Now it’s Dancy’s turn to shrug. The cicadas are so loud she imagines that sound shattering the sky, and she imagines, too, the chunks of sky falling down and bleeding blue all over the earth. She thinks about the cabin off Elenore Road that she shared with her grandmother and mother, until the fire. The house where she was born and raised.

“Sometimes I do,” she says.

“What you doin’ out here on the road, then? Why ain’t you back home with your people? You a runway?”

And Dancy almost tells her about the seraph, almost says, My angel, that’s why. She almost tells the girl about the monsters, all the monsters before the dragon and all the monsters still to come, if the seraph is to be believed, and who in their right mind’s gonna say an angel’s a liar? She’s pretty sure even Jezebel wouldn’t say that. She might be a heathen who’s been led astray from the Word of God by evil books, but Dancy doesn’t think she’s crazy.

“I ain’t no runaway. I didn’t have nothin’ to run away from.”

Which, she knows, isn’t exactly true.

“So, where you headed?”

Dancy doesn’t answer that. Instead, she asks, “If you don’t think all those other people are right about what the dragon is, and you think it’s one of them pterosaurs, then you must have an opinion about how it’s here.”

Jezzie fidgets with the laces of her sneakers.

“I got this notion,” she says, “but it doesn’t make much sense. I mean, I don’t think it’s very scientific. I try to be scientific, when I believe something.”

The cicadas are so loud, Dancy wants to cover her ears.

“Okay, so,” Jezzie says, the book in her lap, the waffle-weave dishrag on the rug next to her, “I’ll tell you what I think. But we ain’t gonna argue about it. I ain’t asking you to believe any of it. I know you won’t, but if I tell you, you don’t get to tell me I’m goin’ to Hell just for thinking it.”

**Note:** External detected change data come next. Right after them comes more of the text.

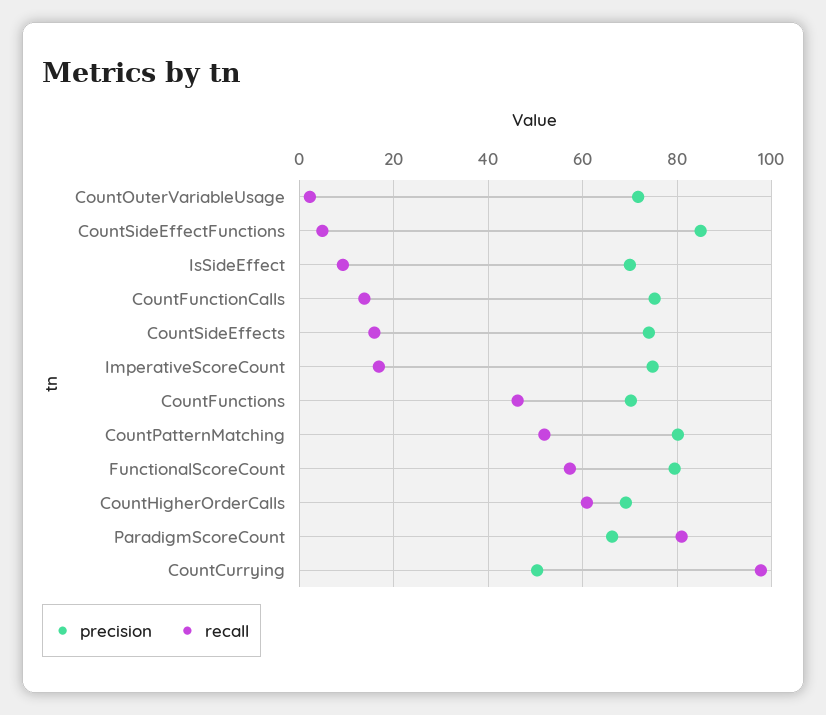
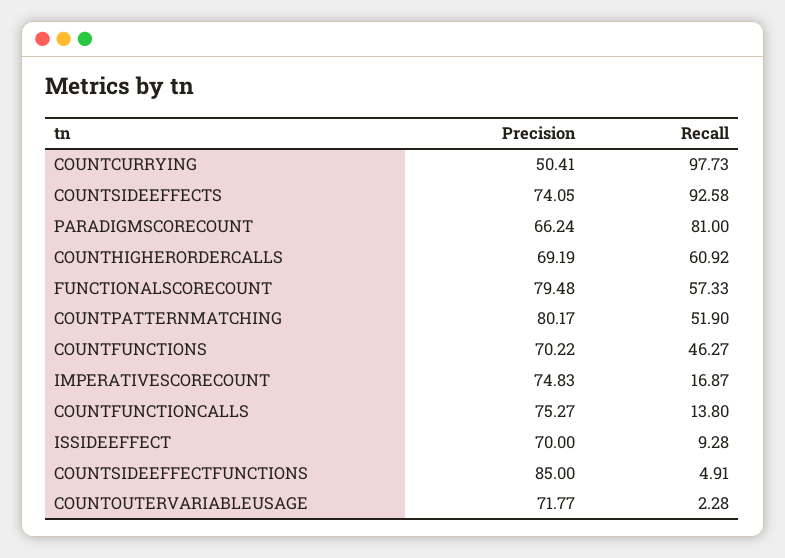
  {
    "precision": {
      "CountOuterVariableUsage": 71.77,
      "CountSideEffectFunctions": 85,
      "IsSideEffect": 70,
      "CountFunctionCalls": 75.27,
      "CountSideEffects": 74.05,
      "ImperativeScoreCount": 74.83,
      "CountFunctions": 70.22,
      "CountPatternMatching": 80.17,
      "FunctionalScoreCount": 79.48,
      "CountHigherOrderCalls": 69.19,
      "ParadigmScoreCount": 66.24,
      "CountCurrying": 50.41
    },
    "recall": {
      "CountOuterVariableUsage": 2.28,
      "CountSideEffectFunctions": 4.91,
      "IsSideEffect": 9.28,
      "CountFunctionCalls": 13.8,
-     "CountSideEffects": 16,
+     "CountSideEffects": 92.58,
      "ImperativeScoreCount": 16.87,
      "CountFunctions": 46.27,
      "CountPatternMatching": 51.9,
      "FunctionalScoreCount": 57.33,
      "CountHigherOrderCalls": 60.92,
      "ParadigmScoreCount": 81,
      "CountCurrying": 97.73
    }
  }

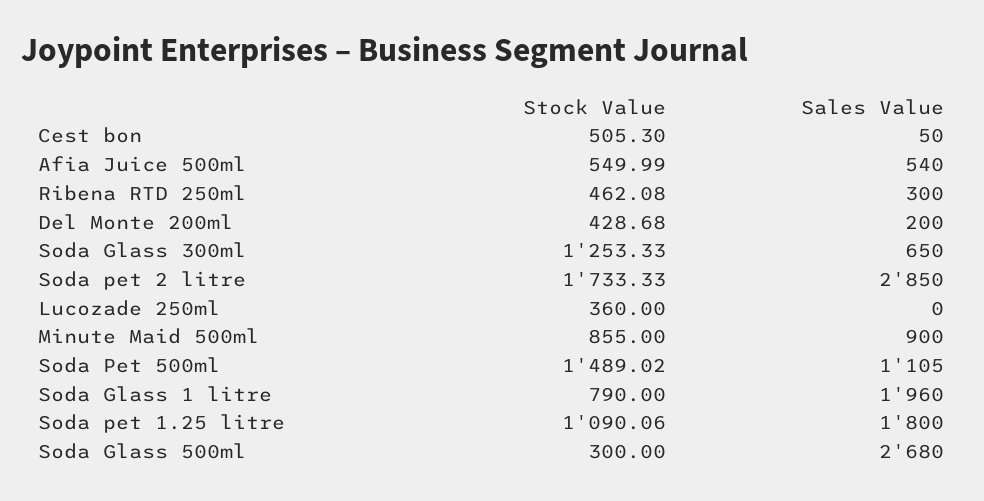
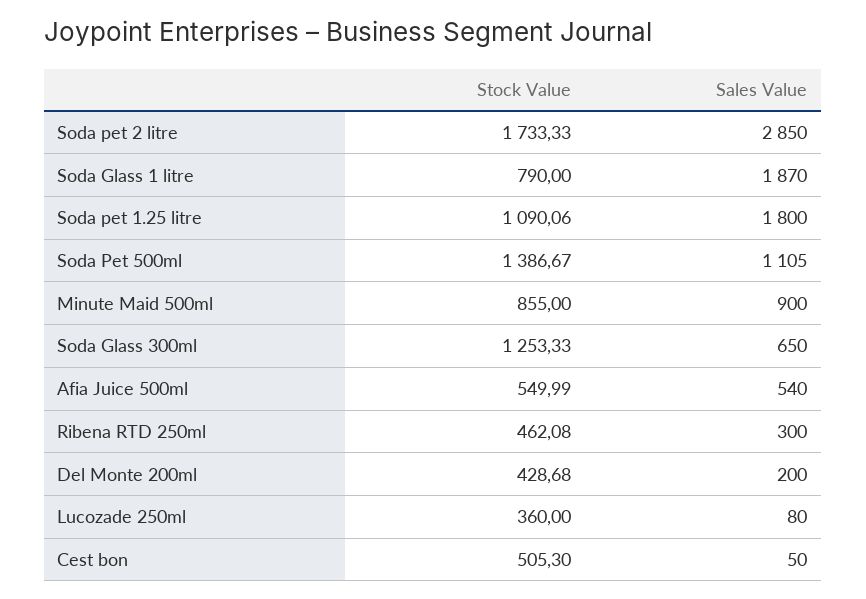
  {
    "Stock Value": {
      "Cest bon": 505.3,
      "Afia Juice 500ml": 549.99,
      "Ribena RTD 250ml": 462.08,
      "Del Monte 200ml": 428.68,
      "Soda Glass 300ml": 1253.33,
      "Soda pet 2 litre": 1733.33,
      "Lucozade 250ml": 360,
      "Minute Maid 500ml": 855,
-     "Soda Pet 500ml": 1489.02,
+     "Soda Pet 500ml": 1386.67,
      "Soda Glass 1 litre": 790,
-     "Soda pet 1.25 litre": 1090.06,
+     "Soda pet 1.25 litre": 1090.06
-     "Soda Glass 500ml": 300
    },
    "Sales Value": {
      "Cest bon": 50,
      "Afia Juice 500ml": 540,
      "Ribena RTD 250ml": 300,
      "Del Monte 200ml": 200,
      "Soda Glass 300ml": 650,
      "Soda pet 2 litre": 2850,
-     "Lucozade 250ml": 0,
+     "Lucozade 250ml": 80,
      "Minute Maid 500ml": 900,
      "Soda Pet 500ml": 1105,
-     "Soda Glass 1 litre": 1960,
+     "Soda Glass 1 litre": 1870,
-     "Soda pet 1.25 litre": 1800,
+     "Soda pet 1.25 litre": 1800
-     "Soda Glass 500ml": 2680
    }
  }

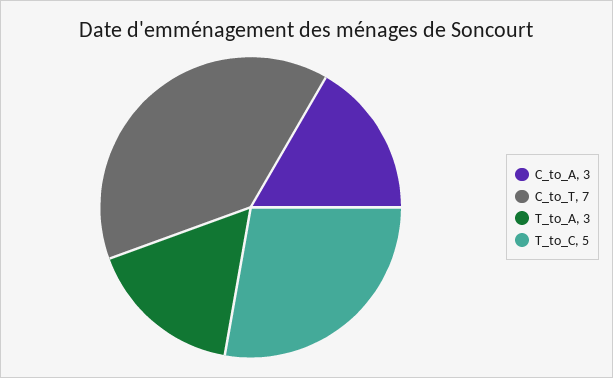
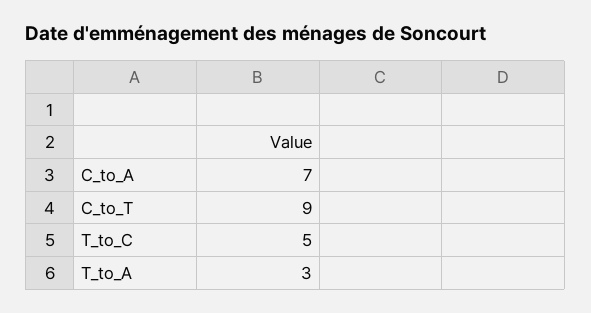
  {
-   "C_to_A": 3,
+   "C_to_A": 7,
-   "C_to_T": 7,
+   "C_to_T": 9,
    "T_to_A": 3,
    "T_to_C": 5
  }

“You don’t even believe in Hell.”

“You don’t know that, Dancy Flammarion. You don’t know me.”

“Fine,” Dancy mutters and takes her eyes off the open door. Orange-white after images dance like ghosts about the inside of the packing crate.

“At the end of the Cretaceous Period, something really bad happened. An asteroid – which is like a meteorite, only a lot bigger – it smashed into the Earth, came down right in the Gulf of Mexico, not even so far from here. And it was a gigantic asteroid, maybe big as New York City –”

“You ever been to New York City?”

“No, but that ain’t the point. This asteroid was enormous, and when it hit, the energy released by the explosion was something like two million times more than the largest atomic bomb ever built. You just think of that much energy. You can’t even, not really. But it almost wiped out everything alive, killed off all those sea monsters and the dinosaurs – and the pterosaurs. And maybe it did something else.”

“Did something else like what?”

“Maybe it was so big an explosion, down there in Yucatan –”

“Where?”

“Yucatan, Mexico.”

“But you just said this happened in the Gulf of Mexico.”

“You know why it’s called the Gulf of Mexico?” Jezzie asks, and Dancy doesn’t know, so she shuts up. “But here’s what I think,” Jezzie goes on. “Maybe that explosion was so big it ripped a hole in time. A wormhole or tesseract. And that’s how the pterosaur gets through. It’s interdimensional or something. It ain’t supposed to be here, and it’s probably confused as all get out, but here it is anyway, because it flew right through that rip in time, maybe at the very instant of the impact, before the blast wave and firestorms and tsunamis got it.

“And, shit, maybe it ain’t nothin’ more than an echo, a ghost.”

For an almost a full minute, neither of them says anything. Finally, Dancy breaks the awkward silence hanging between them.

“You’re really just making all this up,” she says.

Jezzie frowns again. “I warned you it wasn’t very scientific.”

And then the throbbing cicada shriek is pierced by the scream Dancy heard back on the road, the cry of the dragon that Jezzie insists isn’t a dragon at all. Instinctively, Dancy ducks her head and reaches for her knife; she notices that Jezzie ducks, as well. They both sit staring at the ceiling of the packing crate, tense as barbed wire.

“That was right overhead,” Dancy whispers. “Does it do that? Does it follow you back here?”